Step back for a moment and consider what happened Tuesday.
The people of the United States elected a black man named Barack Obama as their president.
Given the corrosive role of race in the American saga, this is a seminal event. Not just for this country, but for any country.
There does not appear to be a single instance in “the entire history of the human condition,” to use the words of writer Shelby Steele, in which a major nation-state has chosen to put a member of such a historically downtrodden minority in charge.
“It says to everyone in America, ‘You can be president someday,’ ” said historian Douglas Brinkley, of Rice University. “It plays into our national mythology in a very real and profound way. … This isn’t affirmative action. This is winning.”

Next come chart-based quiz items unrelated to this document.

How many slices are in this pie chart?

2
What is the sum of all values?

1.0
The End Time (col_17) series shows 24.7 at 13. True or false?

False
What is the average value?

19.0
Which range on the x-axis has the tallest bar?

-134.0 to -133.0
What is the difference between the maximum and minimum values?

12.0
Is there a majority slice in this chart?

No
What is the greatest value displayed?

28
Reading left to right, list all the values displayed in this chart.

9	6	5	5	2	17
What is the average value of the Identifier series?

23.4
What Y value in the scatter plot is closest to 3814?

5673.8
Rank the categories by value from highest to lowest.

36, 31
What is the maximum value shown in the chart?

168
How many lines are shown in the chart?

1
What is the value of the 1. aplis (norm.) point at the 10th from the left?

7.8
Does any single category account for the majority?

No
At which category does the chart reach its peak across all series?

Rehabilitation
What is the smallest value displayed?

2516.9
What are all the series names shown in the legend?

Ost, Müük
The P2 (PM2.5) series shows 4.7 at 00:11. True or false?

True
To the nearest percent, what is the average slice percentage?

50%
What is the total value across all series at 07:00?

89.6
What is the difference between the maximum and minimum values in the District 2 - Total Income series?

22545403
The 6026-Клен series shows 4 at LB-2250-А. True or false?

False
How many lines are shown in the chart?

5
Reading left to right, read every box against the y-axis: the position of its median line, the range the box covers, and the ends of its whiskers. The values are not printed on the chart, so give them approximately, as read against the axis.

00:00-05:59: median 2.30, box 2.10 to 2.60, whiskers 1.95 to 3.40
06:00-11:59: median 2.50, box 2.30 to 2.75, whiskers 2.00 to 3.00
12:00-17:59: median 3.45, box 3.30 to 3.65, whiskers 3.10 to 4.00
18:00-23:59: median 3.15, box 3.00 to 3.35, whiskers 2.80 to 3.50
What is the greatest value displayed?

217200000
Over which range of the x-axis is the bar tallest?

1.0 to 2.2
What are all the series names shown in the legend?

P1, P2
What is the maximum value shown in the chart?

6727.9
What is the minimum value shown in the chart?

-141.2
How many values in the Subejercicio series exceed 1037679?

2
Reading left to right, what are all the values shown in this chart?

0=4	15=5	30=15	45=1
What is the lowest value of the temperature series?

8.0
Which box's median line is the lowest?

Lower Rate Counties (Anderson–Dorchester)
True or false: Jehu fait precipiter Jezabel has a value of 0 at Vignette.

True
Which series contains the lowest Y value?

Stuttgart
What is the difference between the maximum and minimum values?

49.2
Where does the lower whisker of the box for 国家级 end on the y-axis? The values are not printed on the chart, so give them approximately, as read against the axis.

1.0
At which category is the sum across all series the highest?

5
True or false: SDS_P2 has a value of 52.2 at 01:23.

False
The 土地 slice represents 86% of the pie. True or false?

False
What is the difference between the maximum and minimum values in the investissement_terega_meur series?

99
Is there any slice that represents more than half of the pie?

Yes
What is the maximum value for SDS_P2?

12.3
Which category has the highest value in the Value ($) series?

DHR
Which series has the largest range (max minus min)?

What gives special power to this milestone – which was barely discussed during the campaign – is that it arrived years, perhaps decades, earlier than most people thought it would.
“This is beyond the wildest dreams of Martin Luther King Jr.,” said Ron Walters, who helped run Jesse Jackson’s presidential campaigns in 1984 and 1988. “After those campaigns, I thought you’d never have a black president in my lifetime.”
In the annals of black history, it ranks with the Emancipation Proclamation in 1863 and the Supreme Court’s 1954 school-desegregation decision, historians say. As an election outcome, it’s up there with Abraham Lincoln’s victory in 1860 and Franklin D. Roosevelt’s in 1932.
“Whether or not this turns out to be a realigning election or ushers in a new progressive era, I think it’s going to be larger than we imagine in its impact,” said author Doris Kearns Goodwin. “So much of the past had to have been laid aside to allow this to happen.”
And much of the rest of the international community will applaud.
“There is utter amazement around the world that this is happening,” said William H. Gray III, a former congressman from Philadelphia who recorded some black political firsts during his own career.
“In other countries, people see it as an affirmation of the American dream, that this is a place of wonderful opportunity for everyone,” Gray said. “What may seem simple to us as Americans is terribly profound to them.”
However, not everything in the realm of race relations changes with Obama’s victory.
It’s too early to gauge the impact. Some black leaders worry that whites will think that full racial equality has arrived – even though, they say, there’s still a lot of work to do.
The economic conditions of black life in urban America aren’t going to change overnight. But the national conversation about race will be transformed in any number of ways.
Rep. Artur Davis, a black Democrat from Alabama, said blacks would no longer be able to portray themselves credibly as perennial “victims,” not with the Obama family living in the White House.
“That vocabulary, that way of talking about issues has to change,” Davis said, suggesting that questions of social need would have to be framed in terms of opportunity and economics rather than race.
“It can’t simply be a conversation about who did what to whom. A significant number of white Americans will reject that conversation.”
Obama made much the same point during his race speech in Philadelphia in March, saying that blacks must bind “our particular grievances … to the large aspirations of all Americans.”
Glenn Loury, an economist at Brown University, said earlier this year that Obama’s black supporters were “voting for the end of race as we’ve known it.”
His point was to alert blacks to the possibility that some whites might use an Obama victory to argue that the society no longer needed to concern itself with black poverty, economic inequality and affirmative action.
“Barack Obama knows this, but America is deeply confused about it,” Loury said.